In Batson v. Kentucky, 476 U.S. 79, 94–98, 106 S.Ct. 1712, 90 L.Ed.2d 69, the United States Supreme Court formulated a three-step test to assess whether peremptory challenges have been used to exclude potential jurors on the basis of race, gender, or other protected categories ( see People v. Smocum, 99 N.Y.2d 418, 421, 757 N.Y.S.2d 239, 786 N.E.2d 1275). In step one, the moving party must make a prima facie case of purposeful discrimination by “showing that the facts and circumstances of the voir dire raise an inference that the other party excused one or more jurors for an impermissible reason” ( id. at 421, 757 N.Y.S.2d 239, 786 N.E.2d 1275). If the moving party makes a prima facie showing, the inquiry proceeds to step two, and the burden shifts to the adversary to provide a facially neutral explanation for the challenge. If the nonmoving party “offers facially neutral reasons supporting the challenge, the inference of discrimination is overcome” ( People v. Allen, 86 N.Y.2d 101, 109, 629 N.Y.S.2d 1003, 653 N.E.2d 1173). Once facially neutral reasons are provided, the inquiry proceeds to step three, and the burden shifts back to the moving party to prove purposeful discrimination, and “ ‘the trial court must determine whether the proffered reasons are pretextual’ ” ( People v. Hecker, 15 N.Y.3d 625, 634–635, 917 N.Y.S.2d 39, 942 N.E.2d 248,cert. denied sub nom. Black v. New York, ––– U.S. ––––, 131 S.Ct. 2117, 179 L.Ed.2d 911, quoting People v. Allen, 86 N.Y.2d at 104, 629 N.Y.S.2d 1003, 653 N.E.2d 1173), including whether the reasons apply to the facts of the case, and whether the reasons were applied to only a particular class of jurors and not to others ( see People v. Richie, 217 A.D.2d 84, 89, 635 N.Y.S.2d 263). Here, the trial court's determination that the proffered reasons for challenging certain white jurors were pretextual is entitled to great deference on appeal and is supported by the record ( see People v. Occhione, 94 A.D.3d 1021, 1022, 942 N.Y.S.2d 185;People v. Fogel, 73 A.D.3d 803, 803–804, 899 N.Y.S.2d 655;People v. Richie, 217 A.D.2d at 89, 635 N.Y.S.2d 263). Therefore, the Supreme Court properly granted the People's reverse-Batson challenge ( see People v. Kern, 75 N.Y.2d 638, 555 N.Y.S.2d 647, 554 N.E.2d 1235,cert. denied498 U.S. 824, 111 S.Ct. 77, 112 L.Ed.2d 50) and seated the subject jurors.
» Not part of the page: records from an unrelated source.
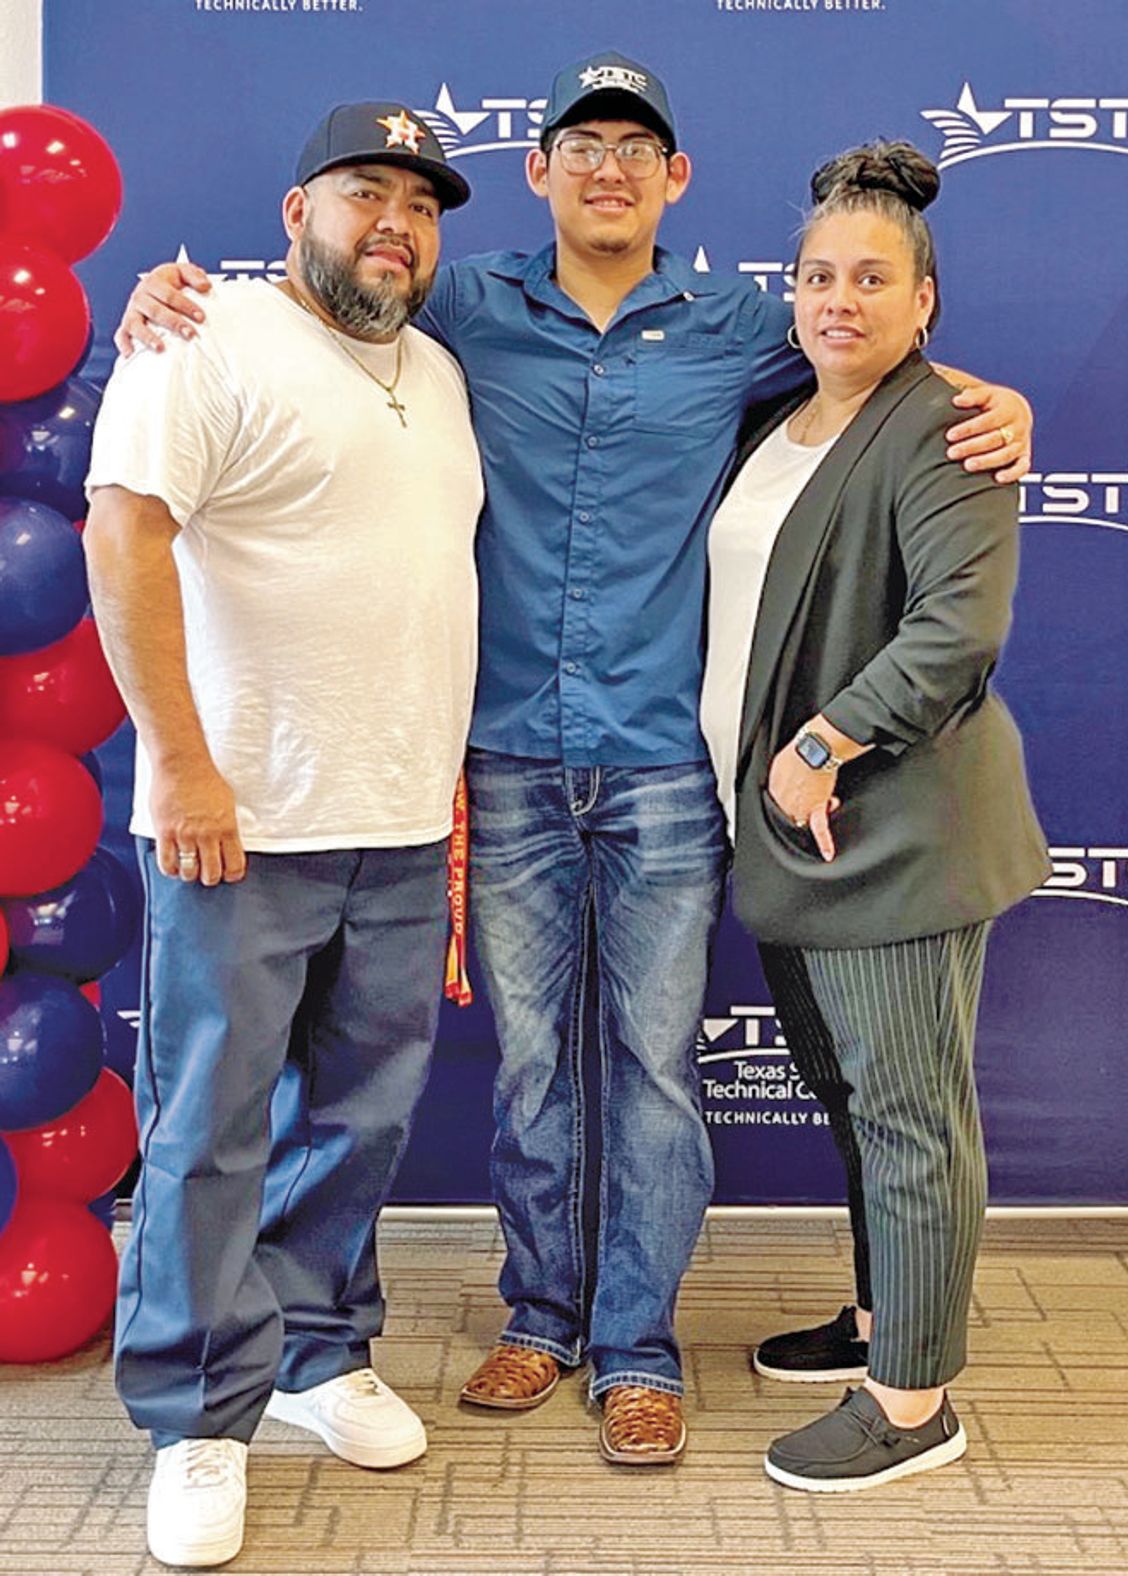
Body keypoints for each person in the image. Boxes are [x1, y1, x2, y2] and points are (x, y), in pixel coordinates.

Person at [115, 53, 1033, 1469]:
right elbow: (304, 304)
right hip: (500, 769)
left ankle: (636, 1348)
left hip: (665, 768)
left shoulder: (744, 318)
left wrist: (993, 399)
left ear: (674, 180)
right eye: (578, 143)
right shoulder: (455, 308)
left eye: (637, 147)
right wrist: (167, 304)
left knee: (656, 1071)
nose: (607, 166)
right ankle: (539, 1319)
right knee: (534, 1069)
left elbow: (875, 350)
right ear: (537, 174)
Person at [84, 103, 483, 1567]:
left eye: (421, 205)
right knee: (206, 1130)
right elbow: (121, 537)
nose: (394, 221)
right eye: (364, 193)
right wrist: (181, 768)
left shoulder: (436, 369)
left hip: (395, 817)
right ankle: (195, 1417)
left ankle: (317, 1352)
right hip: (234, 823)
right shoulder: (203, 339)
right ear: (294, 206)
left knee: (361, 1117)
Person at [701, 140, 1049, 1491]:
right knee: (857, 1100)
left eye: (871, 278)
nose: (838, 298)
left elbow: (960, 631)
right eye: (817, 274)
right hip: (793, 835)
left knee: (911, 1116)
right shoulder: (778, 415)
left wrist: (823, 740)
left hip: (889, 829)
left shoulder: (947, 425)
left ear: (925, 302)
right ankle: (876, 1319)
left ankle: (914, 1403)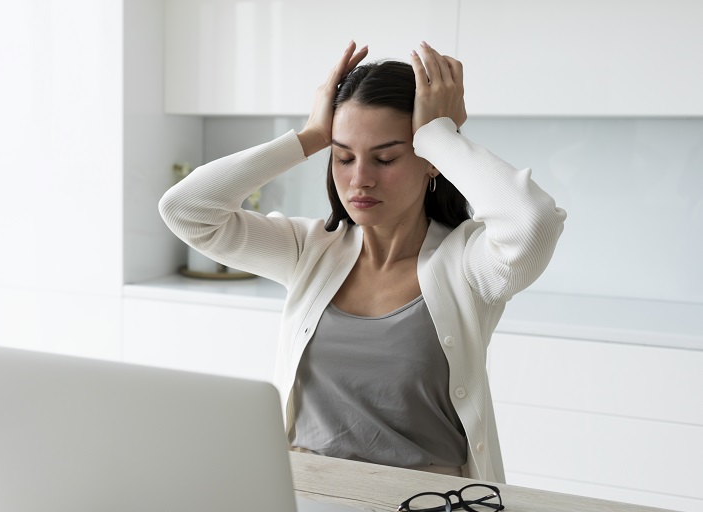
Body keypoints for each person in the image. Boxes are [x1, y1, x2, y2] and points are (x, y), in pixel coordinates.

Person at [159, 41, 566, 482]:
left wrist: (439, 136)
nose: (360, 179)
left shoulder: (467, 265)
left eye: (386, 157)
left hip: (427, 509)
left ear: (431, 163)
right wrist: (310, 137)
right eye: (343, 156)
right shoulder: (309, 250)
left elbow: (534, 221)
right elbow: (186, 209)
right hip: (304, 500)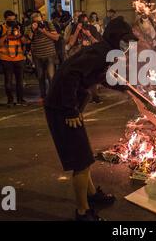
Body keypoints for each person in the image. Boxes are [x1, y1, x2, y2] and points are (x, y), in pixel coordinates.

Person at [44, 16, 138, 221]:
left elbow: (100, 76)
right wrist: (70, 110)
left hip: (67, 106)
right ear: (115, 38)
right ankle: (83, 211)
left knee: (84, 156)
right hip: (62, 109)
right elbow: (70, 75)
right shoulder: (100, 53)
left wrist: (125, 88)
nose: (128, 45)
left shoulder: (104, 51)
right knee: (81, 161)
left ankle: (92, 195)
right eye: (125, 40)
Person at [65, 14, 103, 104]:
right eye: (83, 23)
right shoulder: (75, 28)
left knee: (92, 76)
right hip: (79, 55)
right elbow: (71, 43)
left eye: (86, 22)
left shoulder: (92, 28)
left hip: (90, 55)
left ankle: (95, 96)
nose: (85, 25)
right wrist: (77, 30)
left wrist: (89, 35)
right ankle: (79, 96)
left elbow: (97, 43)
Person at [0, 10, 27, 107]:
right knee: (8, 81)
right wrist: (6, 35)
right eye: (9, 20)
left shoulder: (19, 27)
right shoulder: (0, 28)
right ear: (5, 20)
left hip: (19, 58)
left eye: (14, 20)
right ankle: (10, 100)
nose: (12, 22)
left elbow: (25, 41)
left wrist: (19, 34)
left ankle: (20, 99)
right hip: (6, 58)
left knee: (20, 81)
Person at [25, 12, 59, 103]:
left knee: (51, 76)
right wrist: (32, 30)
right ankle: (43, 95)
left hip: (49, 55)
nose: (39, 23)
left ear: (42, 19)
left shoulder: (48, 24)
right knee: (40, 77)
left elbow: (56, 37)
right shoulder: (29, 28)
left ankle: (53, 95)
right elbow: (27, 41)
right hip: (37, 56)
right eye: (36, 22)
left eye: (40, 21)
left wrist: (44, 31)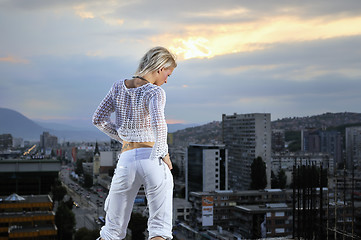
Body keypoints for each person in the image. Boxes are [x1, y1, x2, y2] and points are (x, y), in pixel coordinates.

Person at [92, 46, 177, 240]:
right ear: (160, 68)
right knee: (159, 229)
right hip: (152, 158)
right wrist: (165, 155)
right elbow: (159, 124)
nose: (166, 80)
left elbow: (98, 119)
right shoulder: (154, 92)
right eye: (168, 74)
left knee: (111, 231)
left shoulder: (117, 87)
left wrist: (124, 138)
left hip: (126, 160)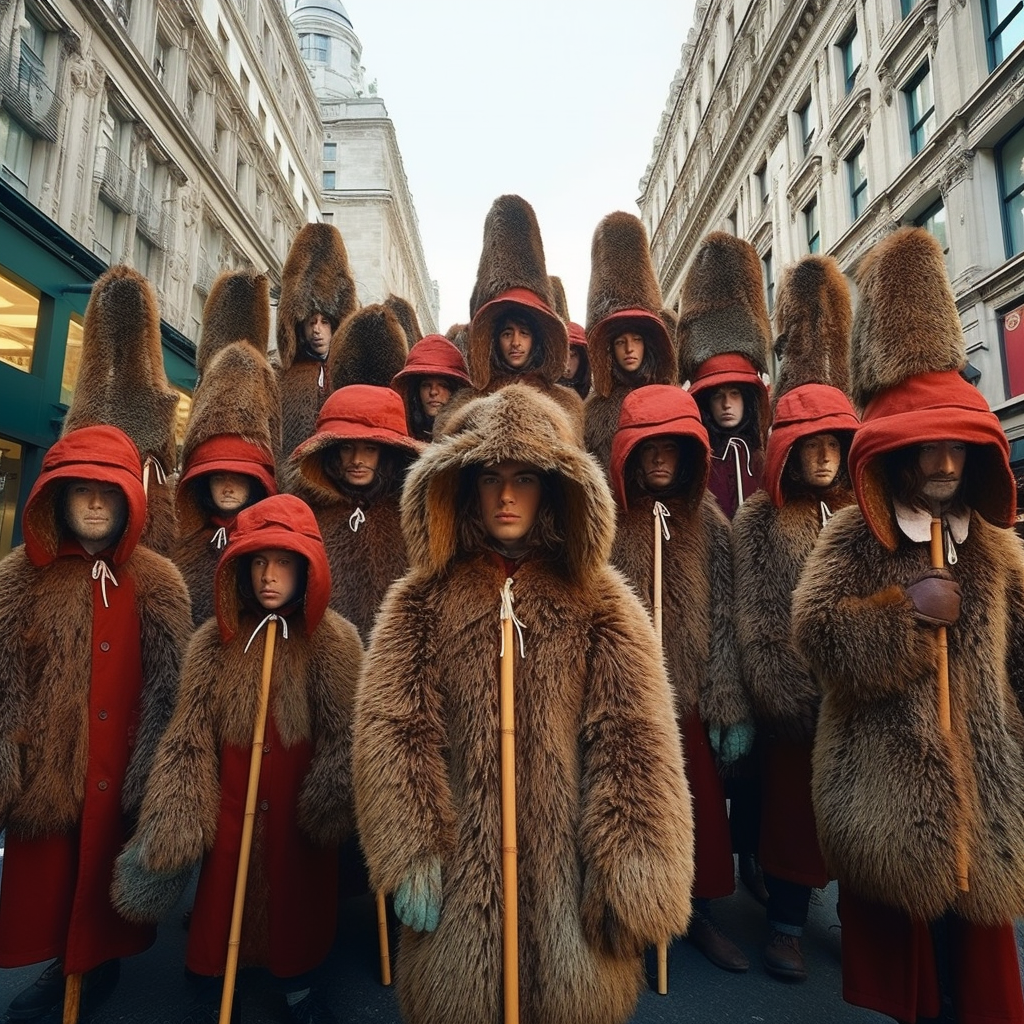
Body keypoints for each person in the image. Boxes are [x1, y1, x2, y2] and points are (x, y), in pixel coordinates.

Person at [353, 383, 694, 1024]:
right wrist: (411, 843)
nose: (506, 496)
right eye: (489, 477)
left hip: (565, 867)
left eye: (526, 478)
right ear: (463, 484)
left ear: (557, 488)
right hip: (463, 871)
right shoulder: (421, 601)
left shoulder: (601, 603)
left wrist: (633, 862)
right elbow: (395, 726)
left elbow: (634, 738)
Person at [791, 227, 1024, 1023]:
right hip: (892, 792)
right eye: (924, 446)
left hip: (987, 790)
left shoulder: (994, 550)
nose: (942, 462)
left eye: (954, 445)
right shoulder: (857, 533)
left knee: (981, 984)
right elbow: (816, 631)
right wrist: (903, 622)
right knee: (917, 989)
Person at [114, 493, 361, 1024]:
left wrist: (329, 796)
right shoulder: (214, 642)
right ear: (239, 568)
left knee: (296, 890)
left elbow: (345, 730)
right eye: (258, 562)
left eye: (285, 563)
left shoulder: (333, 640)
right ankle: (211, 970)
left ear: (307, 568)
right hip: (231, 790)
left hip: (297, 797)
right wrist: (180, 806)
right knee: (226, 883)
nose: (270, 576)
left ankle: (297, 979)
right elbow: (190, 733)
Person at [0, 425, 192, 1022]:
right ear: (55, 495)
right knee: (55, 883)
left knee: (104, 881)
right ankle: (65, 964)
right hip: (44, 773)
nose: (91, 503)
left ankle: (94, 964)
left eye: (106, 492)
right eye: (79, 489)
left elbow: (170, 685)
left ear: (127, 501)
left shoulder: (157, 580)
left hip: (122, 767)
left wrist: (155, 777)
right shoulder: (18, 579)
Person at [732, 254, 859, 983]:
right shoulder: (759, 520)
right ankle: (784, 921)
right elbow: (755, 616)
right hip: (793, 703)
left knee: (851, 815)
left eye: (829, 447)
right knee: (790, 817)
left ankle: (848, 911)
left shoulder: (856, 514)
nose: (819, 458)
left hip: (852, 693)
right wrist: (783, 690)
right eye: (807, 446)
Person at [609, 384, 752, 973]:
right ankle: (634, 916)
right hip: (632, 699)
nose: (661, 458)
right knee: (631, 808)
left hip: (690, 691)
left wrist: (725, 695)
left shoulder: (712, 525)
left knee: (699, 810)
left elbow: (725, 613)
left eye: (672, 447)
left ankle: (700, 914)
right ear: (632, 455)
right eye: (650, 448)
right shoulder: (612, 526)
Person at [677, 231, 774, 904]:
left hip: (764, 614)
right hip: (711, 616)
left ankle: (758, 857)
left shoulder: (769, 459)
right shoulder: (696, 464)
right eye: (716, 394)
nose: (725, 403)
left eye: (735, 392)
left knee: (764, 755)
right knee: (717, 753)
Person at [173, 269, 280, 625]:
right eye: (219, 474)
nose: (230, 485)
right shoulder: (176, 541)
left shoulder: (272, 554)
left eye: (240, 474)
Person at [433, 195, 583, 437]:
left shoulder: (566, 404)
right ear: (494, 338)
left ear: (536, 338)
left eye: (524, 333)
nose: (516, 342)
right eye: (507, 333)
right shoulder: (463, 405)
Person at [287, 384, 423, 643]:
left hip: (391, 655)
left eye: (370, 448)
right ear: (331, 452)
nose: (357, 459)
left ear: (387, 454)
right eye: (346, 447)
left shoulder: (410, 515)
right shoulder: (307, 514)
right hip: (321, 652)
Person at [582, 212, 678, 473]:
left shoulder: (671, 399)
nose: (629, 349)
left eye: (636, 339)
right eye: (620, 342)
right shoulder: (593, 413)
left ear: (648, 343)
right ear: (609, 348)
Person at [276, 223, 358, 462]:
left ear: (335, 325)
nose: (317, 330)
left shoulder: (349, 375)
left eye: (324, 322)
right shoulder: (283, 376)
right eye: (311, 322)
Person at [391, 334, 471, 441]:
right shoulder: (398, 437)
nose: (433, 392)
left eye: (443, 385)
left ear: (456, 391)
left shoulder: (471, 436)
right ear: (415, 392)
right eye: (426, 385)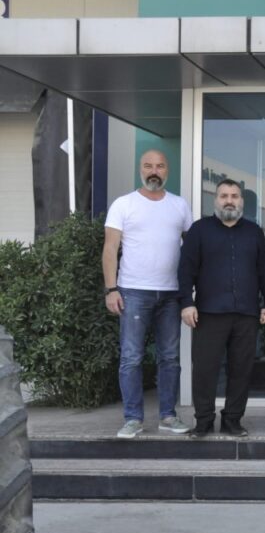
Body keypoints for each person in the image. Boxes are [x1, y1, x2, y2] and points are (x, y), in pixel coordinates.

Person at [102, 149, 193, 439]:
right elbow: (109, 249)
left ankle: (168, 415)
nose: (154, 171)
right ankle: (133, 419)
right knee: (131, 357)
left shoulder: (180, 206)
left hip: (171, 293)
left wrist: (191, 290)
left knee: (170, 358)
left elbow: (192, 251)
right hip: (133, 291)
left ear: (168, 170)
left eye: (160, 166)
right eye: (149, 166)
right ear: (140, 169)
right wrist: (111, 289)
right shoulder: (124, 204)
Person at [178, 179, 265, 438]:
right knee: (205, 370)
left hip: (247, 313)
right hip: (209, 313)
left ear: (241, 201)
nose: (229, 200)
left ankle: (232, 420)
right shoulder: (199, 230)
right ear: (215, 200)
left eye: (234, 196)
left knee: (241, 370)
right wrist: (186, 303)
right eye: (224, 196)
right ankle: (203, 421)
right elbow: (185, 270)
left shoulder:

It was improper for the trial court to permit the People to impeach their own witness since her testimony did not tend to disprove a material issue of the case ( seeCPL 60.35; People v. Fitzpatrick, 40 N.Y.2d 44, 386 N.Y.S.2d 28, 351 N.E.2d 675;People v. Dunston, 100 A.D.3d 769, 770, 953 N.Y.S.2d 660;see also People v. Andre, 185 A.D.2d 276, 277, 585 N.Y.S.2d 792). However, the error was harmless because there was overwhelming evidence of the defendant's guilt, and no significant probability that the jury would have acquitted the defendant had it not been for the error ( see People v. Saez, 69 N.Y.2d 802, 804, 513 N.Y.S.2d 380, 505 N.E.2d 945;People v. Crimmins, 36 N.Y.2d 230, 242, 367 N.Y.S.2d 213, 326 N.E.2d 787;People v. Abdur–Rahman, 69 A.D.3d 951, 893 N.Y.S.2d 610;People v. Murillo, 256 A.D.2d 423, 424, 682 N.Y.S.2d 617;People v. Comer, 146 A.D.2d 794, 795, 537 N.Y.S.2d 272).
The defendant's remaining contentions are without merit.